The Title drew me in, and I, thanks to you, discovered the culprit; however, the topic of "Writing", seemed secondary in this fascinating birdbath story... But nice job.
Ooh! A mystery will catch my attention every time. I thoroughly enjoyed your story. As for the challenge topic, I have to agree a bit with Marilyn that writing seemed just incidental to the story.

However, you did a great job illustrating just how easy it is to be distracted FROM our writing sometimes, when life is presenting us with perhaps a better story than the one on our computer :)
I love animals, just about all of them, so this was a really fun read for me. I do agree that the topic wasn't covered real strongly, but I think this was well done anyway. Maybe we'll see your story on Animal Planet some day. ;0)
This cracked me up, as I would NEVER offer food to a possum--they look like giant rats, and they freak me out, a little. Very engaging reading--thanks for the entertainment.
Enjoyed this - great detail. I felt like I was right there with you.
Can't help it...I love an animal story! Leave it to them to drink out of a birdbath. Hmmmm....big water dish just like the toilet for most dogs LOL
Funny.
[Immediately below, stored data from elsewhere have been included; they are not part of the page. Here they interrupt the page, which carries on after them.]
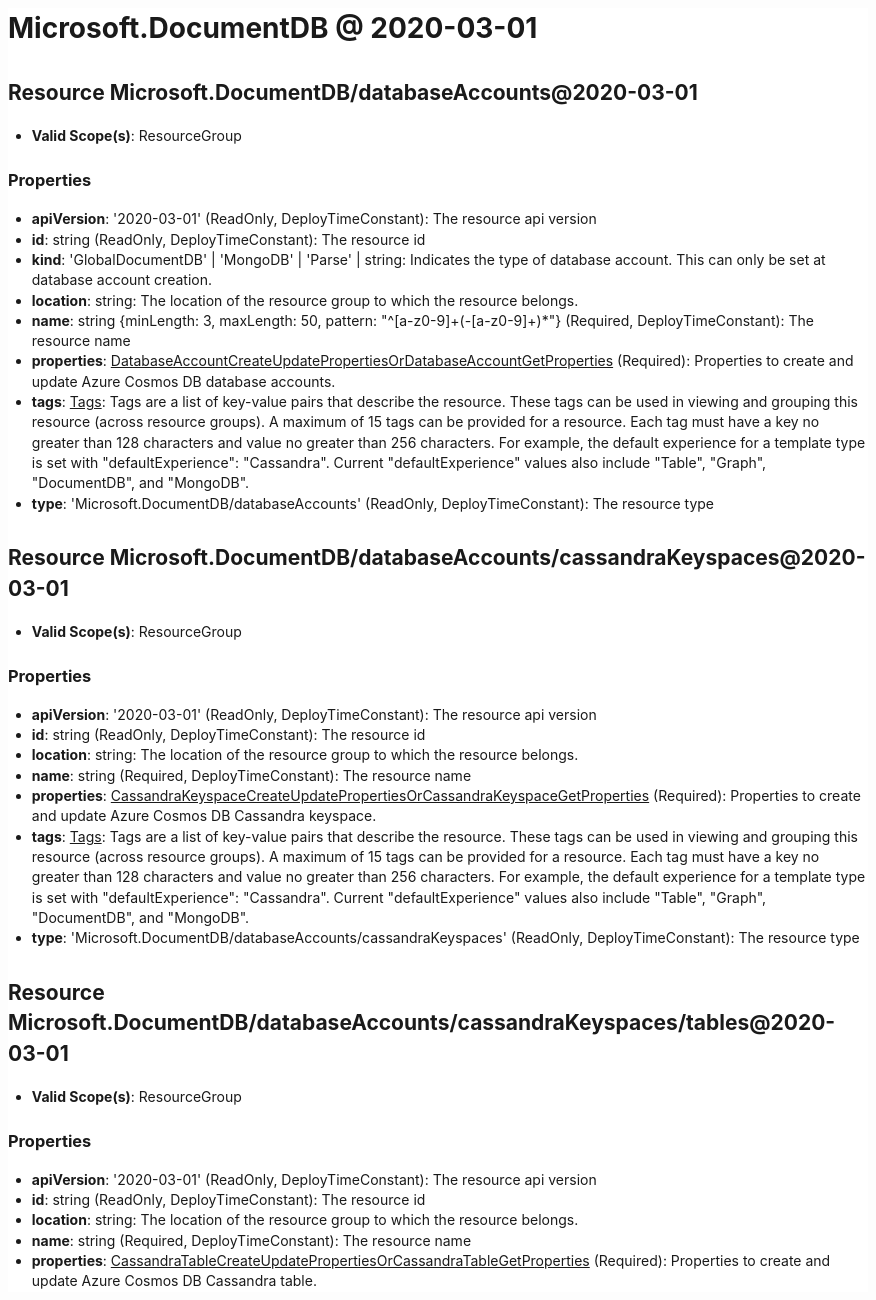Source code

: # Microsoft.DocumentDB @ 2020-03-01

## Resource Microsoft.DocumentDB/databaseAccounts@2020-03-01
* **Valid Scope(s)**: ResourceGroup
### Properties
* **apiVersion**: '2020-03-01' (ReadOnly, DeployTimeConstant): The resource api version
* **id**: string (ReadOnly, DeployTimeConstant): The resource id
* **kind**: 'GlobalDocumentDB' | 'MongoDB' | 'Parse' | string: Indicates the type of database account. This can only be set at database account creation.
* **location**: string: The location of the resource group to which the resource belongs.
* **name**: string {minLength: 3, maxLength: 50, pattern: "^[a-z0-9]+(-[a-z0-9]+)*"} (Required, DeployTimeConstant): The resource name
* **properties**: [DatabaseAccountCreateUpdatePropertiesOrDatabaseAccountGetProperties](#databaseaccountcreateupdatepropertiesordatabaseaccountgetproperties) (Required): Properties to create and update Azure Cosmos DB database accounts.
* **tags**: [Tags](#tags): Tags are a list of key-value pairs that describe the resource. These tags can be used in viewing and grouping this resource (across resource groups). A maximum of 15 tags can be provided for a resource. Each tag must have a key no greater than 128 characters and value no greater than 256 characters. For example, the default experience for a template type is set with "defaultExperience": "Cassandra". Current "defaultExperience" values also include "Table", "Graph", "DocumentDB", and "MongoDB".
* **type**: 'Microsoft.DocumentDB/databaseAccounts' (ReadOnly, DeployTimeConstant): The resource type

## Resource Microsoft.DocumentDB/databaseAccounts/cassandraKeyspaces@2020-03-01
* **Valid Scope(s)**: ResourceGroup
### Properties
* **apiVersion**: '2020-03-01' (ReadOnly, DeployTimeConstant): The resource api version
* **id**: string (ReadOnly, DeployTimeConstant): The resource id
* **location**: string: The location of the resource group to which the resource belongs.
* **name**: string (Required, DeployTimeConstant): The resource name
* **properties**: [CassandraKeyspaceCreateUpdatePropertiesOrCassandraKeyspaceGetProperties](#cassandrakeyspacecreateupdatepropertiesorcassandrakeyspacegetproperties) (Required): Properties to create and update Azure Cosmos DB Cassandra keyspace.
* **tags**: [Tags](#tags): Tags are a list of key-value pairs that describe the resource. These tags can be used in viewing and grouping this resource (across resource groups). A maximum of 15 tags can be provided for a resource. Each tag must have a key no greater than 128 characters and value no greater than 256 characters. For example, the default experience for a template type is set with "defaultExperience": "Cassandra". Current "defaultExperience" values also include "Table", "Graph", "DocumentDB", and "MongoDB".
* **type**: 'Microsoft.DocumentDB/databaseAccounts/cassandraKeyspaces' (ReadOnly, DeployTimeConstant): The resource type

## Resource Microsoft.DocumentDB/databaseAccounts/cassandraKeyspaces/tables@2020-03-01
* **Valid Scope(s)**: ResourceGroup
### Properties
* **apiVersion**: '2020-03-01' (ReadOnly, DeployTimeConstant): The resource api version
* **id**: string (ReadOnly, DeployTimeConstant): The resource id
* **location**: string: The location of the resource group to which the resource belongs.
* **name**: string (Required, DeployTimeConstant): The resource name
* **properties**: [CassandraTableCreateUpdatePropertiesOrCassandraTableGetProperties](#cassandratablecreateupdatepropertiesorcassandratablegetproperties) (Required): Properties to create and update Azure Cosmos DB Cassandra table.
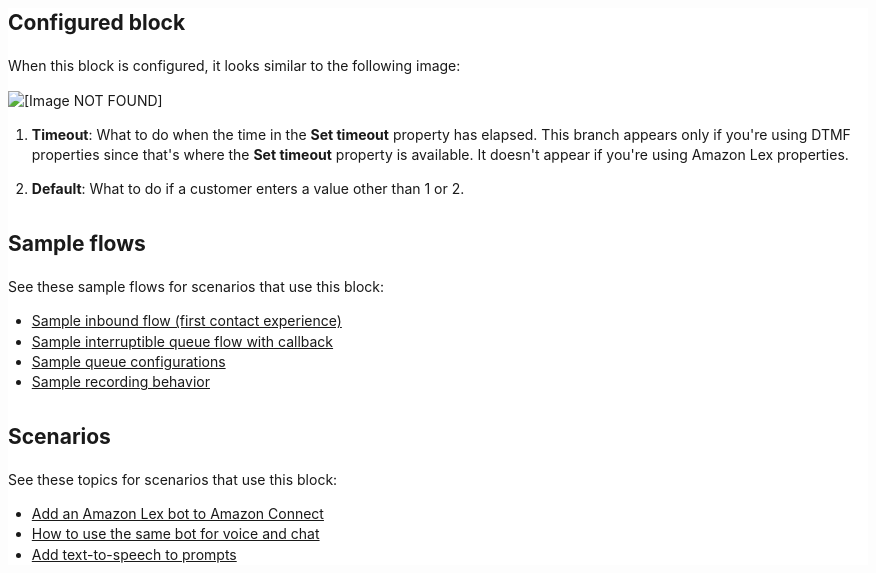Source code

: ## Configured block<a name="get-customer-input-configured"></a>

When this block is configured, it looks similar to the following image:

![\[Image NOT FOUND\]](http://docs.aws.amazon.com/connect/latest/adminguide/images/get-customer-input-configured.png)

1. **Timeout**: What to do when the time in the **Set timeout** property has elapsed\. This branch appears only if you're using DTMF properties since that's where the **Set timeout** property is available\. It doesn't appear if you're using Amazon Lex properties\.

1. **Default**: What to do if a customer enters a value other than 1 or 2\.

## Sample flows<a name="get-customer-input-samples"></a>

See these sample flows for scenarios that use this block:
+ [Sample inbound flow \(first contact experience\)](sample-inbound-flow.md)
+ [Sample interruptible queue flow with callback](sample-interruptible-queue.md) 
+ [Sample queue configurations](sample-queue-configurations.md) 
+ [Sample recording behavior](sample-recording-behavior.md) 

## Scenarios<a name="get-customer-input-scenarios"></a>

See these topics for scenarios that use this block:
+ [Add an Amazon Lex bot to Amazon Connect](amazon-lex.md)
+ [How to use the same bot for voice and chat](one-bot-voice-chat.md)
+ [Add text\-to\-speech to prompts](text-to-speech.md)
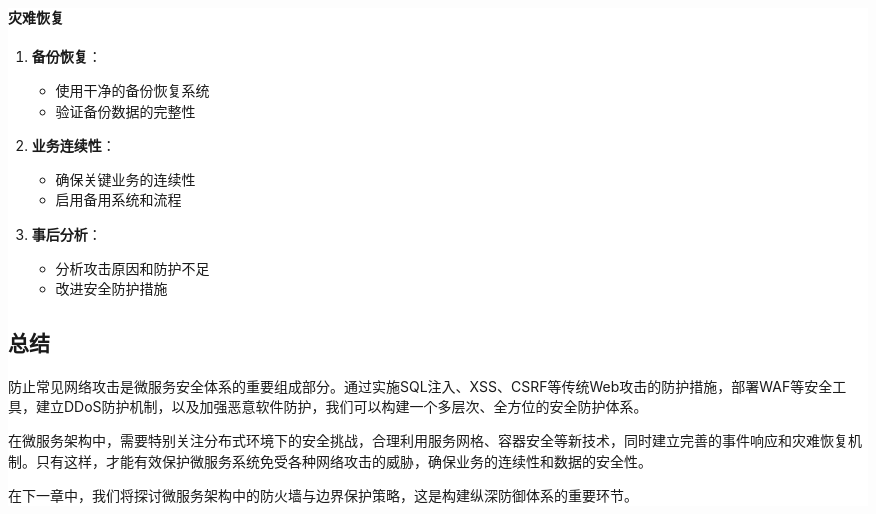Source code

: #### 灾难恢复

1. **备份恢复**：
   - 使用干净的备份恢复系统
   - 验证备份数据的完整性

2. **业务连续性**：
   - 确保关键业务的连续性
   - 启用备用系统和流程

3. **事后分析**：
   - 分析攻击原因和防护不足
   - 改进安全防护措施

## 总结

防止常见网络攻击是微服务安全体系的重要组成部分。通过实施SQL注入、XSS、CSRF等传统Web攻击的防护措施，部署WAF等安全工具，建立DDoS防护机制，以及加强恶意软件防护，我们可以构建一个多层次、全方位的安全防护体系。

在微服务架构中，需要特别关注分布式环境下的安全挑战，合理利用服务网格、容器安全等新技术，同时建立完善的事件响应和灾难恢复机制。只有这样，才能有效保护微服务系统免受各种网络攻击的威胁，确保业务的连续性和数据的安全性。

在下一章中，我们将探讨微服务架构中的防火墙与边界保护策略，这是构建纵深防御体系的重要环节。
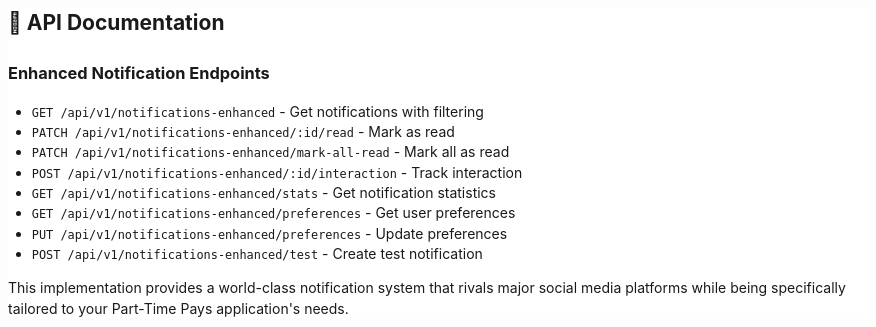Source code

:## 📝 API Documentation

### **Enhanced Notification Endpoints**
- `GET /api/v1/notifications-enhanced` - Get notifications with filtering
- `PATCH /api/v1/notifications-enhanced/:id/read` - Mark as read
- `PATCH /api/v1/notifications-enhanced/mark-all-read` - Mark all as read
- `POST /api/v1/notifications-enhanced/:id/interaction` - Track interaction
- `GET /api/v1/notifications-enhanced/stats` - Get notification statistics
- `GET /api/v1/notifications-enhanced/preferences` - Get user preferences
- `PUT /api/v1/notifications-enhanced/preferences` - Update preferences
- `POST /api/v1/notifications-enhanced/test` - Create test notification

This implementation provides a world-class notification system that rivals major social media platforms while being specifically tailored to your Part-Time Pays application's needs.
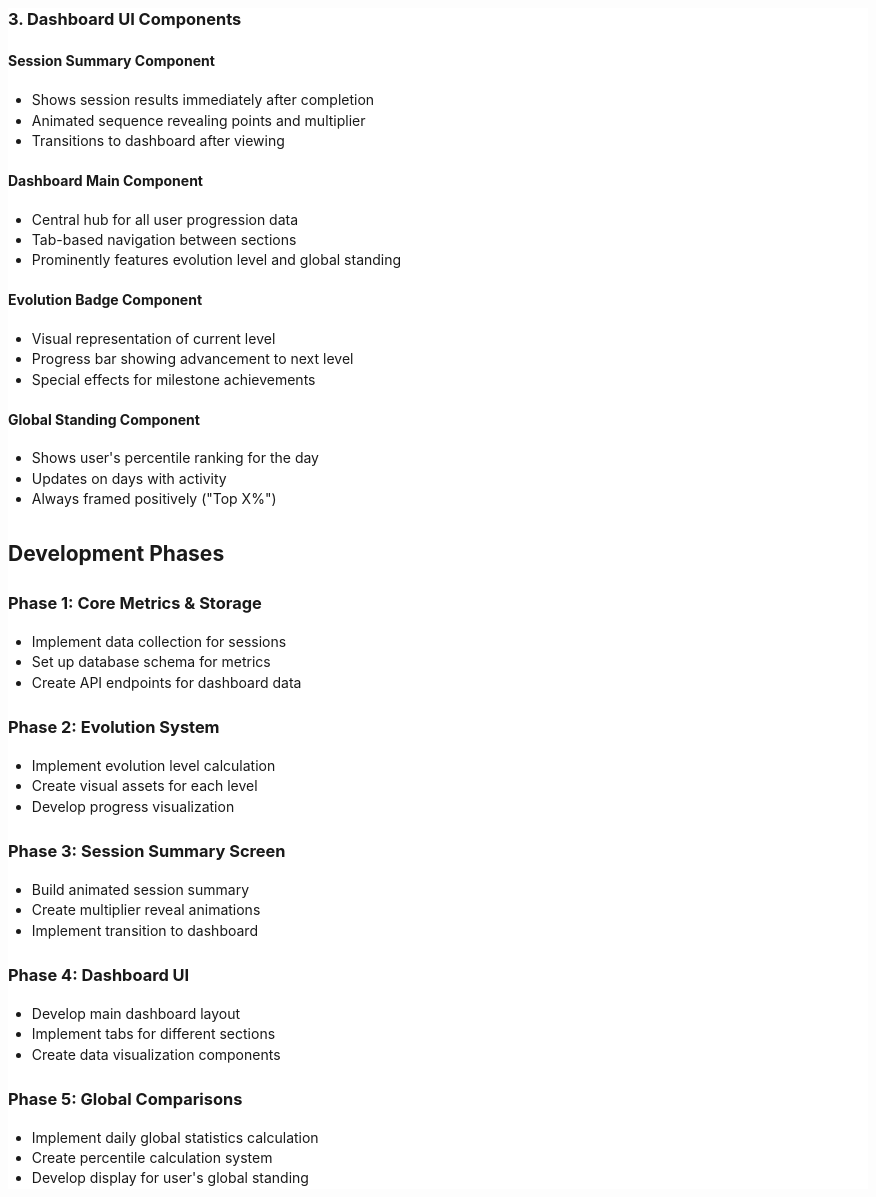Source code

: ### 3. Dashboard UI Components

#### Session Summary Component
- Shows session results immediately after completion
- Animated sequence revealing points and multiplier
- Transitions to dashboard after viewing

#### Dashboard Main Component
- Central hub for all user progression data
- Tab-based navigation between sections
- Prominently features evolution level and global standing

#### Evolution Badge Component
- Visual representation of current level
- Progress bar showing advancement to next level
- Special effects for milestone achievements

#### Global Standing Component
- Shows user's percentile ranking for the day
- Updates on days with activity
- Always framed positively ("Top X%")

## Development Phases

### Phase 1: Core Metrics & Storage
- Implement data collection for sessions
- Set up database schema for metrics
- Create API endpoints for dashboard data

### Phase 2: Evolution System
- Implement evolution level calculation
- Create visual assets for each level
- Develop progress visualization

### Phase 3: Session Summary Screen
- Build animated session summary
- Create multiplier reveal animations
- Implement transition to dashboard

### Phase 4: Dashboard UI
- Develop main dashboard layout
- Implement tabs for different sections
- Create data visualization components

### Phase 5: Global Comparisons
- Implement daily global statistics calculation
- Create percentile calculation system
- Develop display for user's global standing
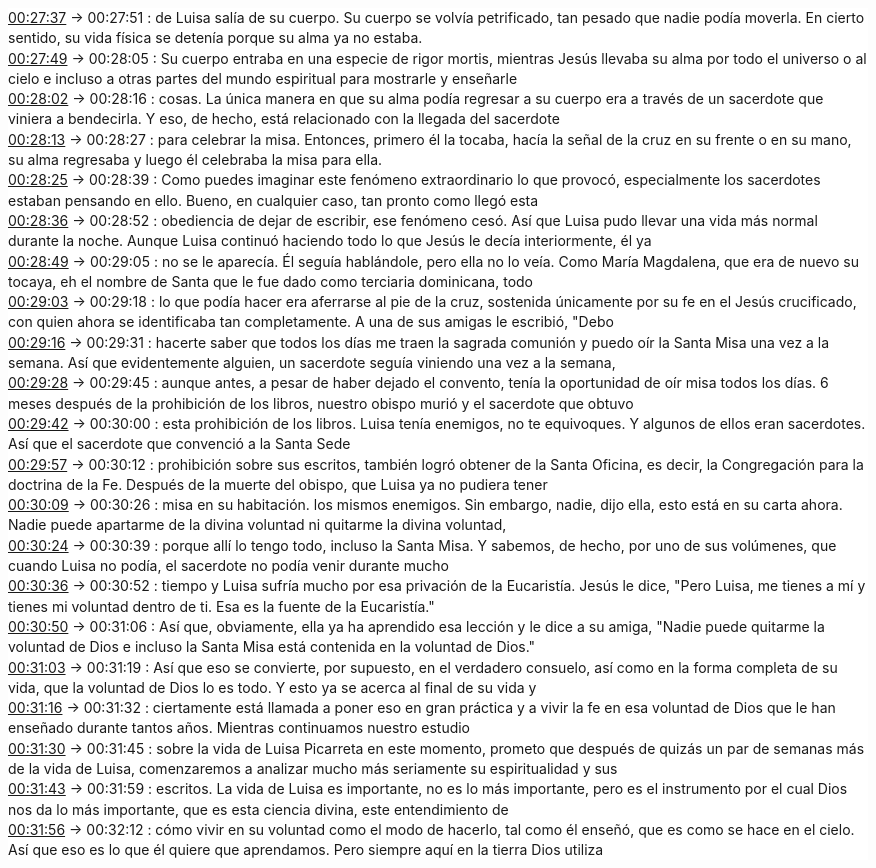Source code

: [00:27:37](https://www.youtube.com/watch?v=f7dcHgWx-A4&t=1657.36s&t=1657s) -> 00:27:51 : de Luisa salía de su cuerpo. Su cuerpo se volvía petrificado, tan pesado que nadie podía moverla. En cierto sentido, su vida física se detenía porque su alma ya no estaba.  
[00:27:49](https://www.youtube.com/watch?v=f7dcHgWx-A4&t=1669.399s&t=1669s) -> 00:28:05 : Su cuerpo entraba en una especie de rigor mortis, mientras Jesús llevaba su alma por todo el universo o al cielo e incluso a otras partes del mundo espiritual para mostrarle y enseñarle  
[00:28:02](https://www.youtube.com/watch?v=f7dcHgWx-A4&t=1682.32s&t=1682s) -> 00:28:16 : cosas. La única manera en que su alma podía regresar a su cuerpo era a través de un sacerdote que viniera a bendecirla. Y eso, de hecho, está relacionado con la llegada del sacerdote  
[00:28:13](https://www.youtube.com/watch?v=f7dcHgWx-A4&t=1693.32s&t=1693s) -> 00:28:27 : para celebrar la misa. Entonces, primero él la tocaba, hacía la señal de la cruz en su frente o en su mano, su alma regresaba y luego él celebraba la misa para ella.  
[00:28:25](https://www.youtube.com/watch?v=f7dcHgWx-A4&t=1704.96s&t=1705s) -> 00:28:39 : Como puedes imaginar este fenómeno extraordinario lo que provocó, especialmente los sacerdotes estaban pensando en ello. Bueno, en cualquier caso, tan pronto como llegó esta  
[00:28:36](https://www.youtube.com/watch?v=f7dcHgWx-A4&t=1716.279s&t=1716s) -> 00:28:52 : obediencia de dejar de escribir, ese fenómeno cesó. Así que Luisa pudo llevar una vida más normal durante la noche. Aunque Luisa continuó haciendo todo lo que Jesús le decía interiormente, él ya  
[00:28:49](https://www.youtube.com/watch?v=f7dcHgWx-A4&t=1729.08s&t=1729s) -> 00:29:05 : no se le aparecía. Él seguía hablándole, pero ella no lo veía. Como María Magdalena, que era de nuevo su tocaya, eh el nombre de Santa que le fue dado como terciaria dominicana, todo  
[00:29:03](https://www.youtube.com/watch?v=f7dcHgWx-A4&t=1742.679s&t=1743s) -> 00:29:18 : lo que podía hacer era aferrarse al pie de la cruz, sostenida únicamente por su fe en el Jesús crucificado, con quien ahora se identificaba tan completamente. A una de sus amigas le escribió, "Debo  
[00:29:16](https://www.youtube.com/watch?v=f7dcHgWx-A4&t=1756.32s&t=1756s) -> 00:29:31 : hacerte saber que todos los días me traen la sagrada comunión y puedo oír la Santa Misa una vez a la semana. Así que evidentemente alguien, un sacerdote seguía viniendo una vez a la semana,  
[00:29:28](https://www.youtube.com/watch?v=f7dcHgWx-A4&t=1768.44s&t=1768s) -> 00:29:45 : aunque antes, a pesar de haber dejado el convento, tenía la oportunidad de oír misa todos los días. 6 meses después de la prohibición de los libros, nuestro obispo murió y el sacerdote que obtuvo  
[00:29:42](https://www.youtube.com/watch?v=f7dcHgWx-A4&t=1782.32s&t=1782s) -> 00:30:00 : esta prohibición de los libros. Luisa tenía enemigos, no te equivoques. Y algunos de ellos eran sacerdotes. Así que el sacerdote que convenció a la Santa Sede  
[00:29:57](https://www.youtube.com/watch?v=f7dcHgWx-A4&t=1796.919s&t=1797s) -> 00:30:12 : prohibición sobre sus escritos, también logró obtener de la Santa Oficina, es decir, la Congregación para la doctrina de la Fe. Después de la muerte del obispo, que Luisa ya no pudiera tener  
[00:30:09](https://www.youtube.com/watch?v=f7dcHgWx-A4&t=1809.44s&t=1809s) -> 00:30:26 : misa en su habitación. los mismos enemigos. Sin embargo, nadie, dijo ella, esto está en su carta ahora. Nadie puede apartarme de la divina voluntad ni quitarme la divina voluntad,  
[00:30:24](https://www.youtube.com/watch?v=f7dcHgWx-A4&t=1824.279s&t=1824s) -> 00:30:39 : porque allí lo tengo todo, incluso la Santa Misa. Y sabemos, de hecho, por uno de sus volúmenes, que cuando Luisa no podía, el sacerdote no podía venir durante mucho  
[00:30:36](https://www.youtube.com/watch?v=f7dcHgWx-A4&t=1836.44s&t=1836s) -> 00:30:52 : tiempo y Luisa sufría mucho por esa privación de la Eucaristía. Jesús le dice, "Pero Luisa, me tienes a mí y tienes mi voluntad dentro de ti. Esa es la fuente de la Eucaristía."  
[00:30:50](https://www.youtube.com/watch?v=f7dcHgWx-A4&t=1849.88s&t=1850s) -> 00:31:06 : Así que, obviamente, ella ya ha aprendido esa lección y le dice a su amiga, "Nadie puede quitarme la voluntad de Dios e incluso la Santa Misa está contenida en la voluntad de Dios."  
[00:31:03](https://www.youtube.com/watch?v=f7dcHgWx-A4&t=1863.159s&t=1863s) -> 00:31:19 : Así que eso se convierte, por supuesto, en el verdadero consuelo, así como en la forma completa de su vida, que la voluntad de Dios lo es todo. Y esto ya se acerca al final de su vida y  
[00:31:16](https://www.youtube.com/watch?v=f7dcHgWx-A4&t=1876.24s&t=1876s) -> 00:31:32 : ciertamente está llamada a poner eso en gran práctica y a vivir la fe en esa voluntad de Dios que le han enseñado durante tantos años. Mientras continuamos nuestro estudio  
[00:31:30](https://www.youtube.com/watch?v=f7dcHgWx-A4&t=1889.639s&t=1890s) -> 00:31:45 : sobre la vida de Luisa Picarreta en este momento, prometo que después de quizás un par de semanas más de la vida de Luisa, comenzaremos a analizar mucho más seriamente su espiritualidad y sus  
[00:31:43](https://www.youtube.com/watch?v=f7dcHgWx-A4&t=1903.039s&t=1903s) -> 00:31:59 : escritos. La vida de Luisa es importante, no es lo más importante, pero es el instrumento por el cual Dios nos da lo más importante, que es esta ciencia divina, este entendimiento de  
[00:31:56](https://www.youtube.com/watch?v=f7dcHgWx-A4&t=1916.0s&t=1916s) -> 00:32:12 : cómo vivir en su voluntad como el modo de hacerlo, tal como él enseñó, que es como se hace en el cielo. Así que eso es lo que él quiere que aprendamos. Pero siempre aquí en la tierra Dios utiliza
We used to leave a dish out for a stray kitty. Ended up having lots of visitors - possums and racoons! Your story will be stronger if you let us join you in the yard and show us what you are seeing rather than telling us. No, you are not on "topic" but this is still a delightful read.
I thought there was a good progression in the plot/mystery and it was easy to keep reading. Your opening paragraph could have been a bit stronger. As the others have pointed out, the delight in this story is on the antics of the possums rather than on being distracted from one’s writing. I wonder if you shouldn’t have started off with the puzzle of who or what was overturning the birdbath. But a pleasant, enjoyable read.